• [WORK ORDER] Exactly as they stand, set down the following records once more.

• [LISTED ENTRIES]

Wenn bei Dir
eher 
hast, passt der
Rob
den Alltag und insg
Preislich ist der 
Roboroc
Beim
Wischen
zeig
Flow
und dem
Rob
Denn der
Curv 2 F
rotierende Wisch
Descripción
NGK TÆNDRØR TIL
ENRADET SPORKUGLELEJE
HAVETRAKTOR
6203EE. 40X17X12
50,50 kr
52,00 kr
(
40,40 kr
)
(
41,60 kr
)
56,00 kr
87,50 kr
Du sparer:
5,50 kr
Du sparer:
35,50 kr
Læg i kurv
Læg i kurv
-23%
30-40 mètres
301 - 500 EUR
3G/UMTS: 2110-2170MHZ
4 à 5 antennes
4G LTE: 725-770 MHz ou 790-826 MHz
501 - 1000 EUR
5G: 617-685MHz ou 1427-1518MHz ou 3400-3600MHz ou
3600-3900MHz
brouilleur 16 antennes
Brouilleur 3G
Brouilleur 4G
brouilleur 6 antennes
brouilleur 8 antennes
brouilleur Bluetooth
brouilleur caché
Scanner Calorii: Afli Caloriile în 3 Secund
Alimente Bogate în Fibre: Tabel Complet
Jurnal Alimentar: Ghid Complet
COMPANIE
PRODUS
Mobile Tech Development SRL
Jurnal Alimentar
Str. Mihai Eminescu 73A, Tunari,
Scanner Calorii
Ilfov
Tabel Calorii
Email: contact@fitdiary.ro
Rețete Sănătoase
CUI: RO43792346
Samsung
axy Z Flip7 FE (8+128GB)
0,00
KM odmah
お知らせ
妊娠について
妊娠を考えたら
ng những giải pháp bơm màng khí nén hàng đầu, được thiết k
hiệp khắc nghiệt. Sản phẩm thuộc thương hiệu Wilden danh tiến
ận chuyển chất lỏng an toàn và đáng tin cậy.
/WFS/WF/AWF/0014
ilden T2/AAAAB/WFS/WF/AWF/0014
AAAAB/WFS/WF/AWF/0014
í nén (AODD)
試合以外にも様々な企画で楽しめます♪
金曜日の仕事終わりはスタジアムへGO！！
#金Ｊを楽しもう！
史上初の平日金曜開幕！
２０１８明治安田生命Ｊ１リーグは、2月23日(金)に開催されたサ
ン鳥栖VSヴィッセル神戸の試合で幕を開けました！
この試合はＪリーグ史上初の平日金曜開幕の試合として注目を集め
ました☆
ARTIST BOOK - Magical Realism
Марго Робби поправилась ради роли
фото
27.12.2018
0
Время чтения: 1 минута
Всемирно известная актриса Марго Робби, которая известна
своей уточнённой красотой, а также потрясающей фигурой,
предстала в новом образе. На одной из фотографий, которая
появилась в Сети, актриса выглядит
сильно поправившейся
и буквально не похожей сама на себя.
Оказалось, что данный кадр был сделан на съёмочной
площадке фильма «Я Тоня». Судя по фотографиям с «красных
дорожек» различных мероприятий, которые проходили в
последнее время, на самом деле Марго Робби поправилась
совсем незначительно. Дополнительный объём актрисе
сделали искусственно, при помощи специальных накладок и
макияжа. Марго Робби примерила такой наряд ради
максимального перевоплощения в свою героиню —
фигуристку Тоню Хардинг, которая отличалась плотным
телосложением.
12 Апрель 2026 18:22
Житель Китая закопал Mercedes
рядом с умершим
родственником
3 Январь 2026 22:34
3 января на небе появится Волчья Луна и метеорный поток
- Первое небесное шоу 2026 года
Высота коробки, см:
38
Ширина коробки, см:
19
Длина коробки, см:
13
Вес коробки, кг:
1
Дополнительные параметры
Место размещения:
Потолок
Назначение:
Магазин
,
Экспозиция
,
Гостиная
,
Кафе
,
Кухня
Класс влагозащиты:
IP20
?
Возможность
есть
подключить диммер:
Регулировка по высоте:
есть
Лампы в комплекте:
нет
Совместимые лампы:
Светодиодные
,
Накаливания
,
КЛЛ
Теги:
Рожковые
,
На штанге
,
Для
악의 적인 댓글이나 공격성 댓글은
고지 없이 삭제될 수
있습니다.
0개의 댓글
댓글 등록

• [RESULT OF THE TASK]
Wenn bei Dir
eher 
hast, passt der
Rob
den Alltag und insg
Preislich ist der 
Roboroc
Beim
Wischen
zeig
Flow
und dem
Rob
Denn der
Curv 2 F
rotierende Wisch
Descripción
NGK TÆNDRØR TIL
ENRADET SPORKUGLELEJE
HAVETRAKTOR
6203EE. 40X17X12
50,50 kr
52,00 kr
(
40,40 kr
)
(
41,60 kr
)
56,00 kr
87,50 kr
Du sparer:
5,50 kr
Du sparer:
35,50 kr
Læg i kurv
Læg i kurv
-23%
30-40 mètres
301 - 500 EUR
3G/UMTS: 2110-2170MHZ
4 à 5 antennes
4G LTE: 725-770 MHz ou 790-826 MHz
501 - 1000 EUR
5G: 617-685MHz ou 1427-1518MHz ou 3400-3600MHz ou
3600-3900MHz
brouilleur 16 antennes
Brouilleur 3G
Brouilleur 4G
brouilleur 6 antennes
brouilleur 8 antennes
brouilleur Bluetooth
brouilleur caché
Scanner Calorii: Afli Caloriile în 3 Secund
Alimente Bogate în Fibre: Tabel Complet
Jurnal Alimentar: Ghid Complet
COMPANIE
PRODUS
Mobile Tech Development SRL
Jurnal Alimentar
Str. Mihai Eminescu 73A, Tunari,
Scanner Calorii
Ilfov
Tabel Calorii
Email: contact@fitdiary.ro
Rețete Sănătoase
CUI: RO43792346
Samsung
axy Z Flip7 FE (8+128GB)
0,00
KM odmah
お知らせ
妊娠について
妊娠を考えたら
ng những giải pháp bơm màng khí nén hàng đầu, được thiết k
hiệp khắc nghiệt. Sản phẩm thuộc thương hiệu Wilden danh tiến
ận chuyển chất lỏng an toàn và đáng tin cậy.
/WFS/WF/AWF/0014
ilden T2/AAAAB/WFS/WF/AWF/0014
AAAAB/WFS/WF/AWF/0014
í nén (AODD)
試合以外にも様々な企画で楽しめます♪
金曜日の仕事終わりはスタジアムへGO！！
#金Ｊを楽しもう！
史上初の平日金曜開幕！
２０１８明治安田生命Ｊ１リーグは、2月23日(金)に開催されたサ
ン鳥栖VSヴィッセル神戸の試合で幕を開けました！
この試合はＪリーグ史上初の平日金曜開幕の試合として注目を集め
ました☆
ARTIST BOOK - Magical Realism
Марго Робби поправилась ради роли
фото
27.12.2018
0
Время чтения: 1 минута
Всемирно известная актриса Марго Робби, которая известна
своей уточнённой красотой, а также потрясающей фигурой,
предстала в новом образе. На одной из фотографий, которая
появилась в Сети, актриса выглядит
сильно поправившейся
и буквально не похожей сама на себя.
Оказалось, что данный кадр был сделан на съёмочной
площадке фильма «Я Тоня». Судя по фотографиям с «красных
дорожек» различных мероприятий, которые проходили в
последнее время, на самом деле Марго Робби поправилась
совсем незначительно. Дополнительный объём актрисе
сделали искусственно, при помощи специальных накладок и
макияжа. Марго Робби примерила такой наряд ради
максимального перевоплощения в свою героиню —
фигуристку Тоню Хардинг, которая отличалась плотным
телосложением.
12 Апрель 2026 18:22
Житель Китая закопал Mercedes
рядом с умершим
родственником
3 Январь 2026 22:34
3 января на небе появится Волчья Луна и метеорный поток
- Первое небесное шоу 2026 года
Высота коробки, см:
38
Ширина коробки, см:
19
Длина коробки, см:
13
Вес коробки, кг:
1
Дополнительные параметры
Место размещения:
Потолок
Назначение:
Магазин
,
Экспозиция
,
Гостиная
,
Кафе
,
Кухня
Класс влагозащиты:
IP20
?
Возможность
есть
подключить диммер:
Регулировка по высоте:
есть
Лампы в комплекте:
нет
Совместимые лампы:
Светодиодные
,
Накаливания
,
КЛЛ
Теги:
Рожковые
,
На штанге
,
Для
악의 적인 댓글이나 공격성 댓글은
고지 없이 삭제될 수
있습니다.
0개의 댓글
댓글 등록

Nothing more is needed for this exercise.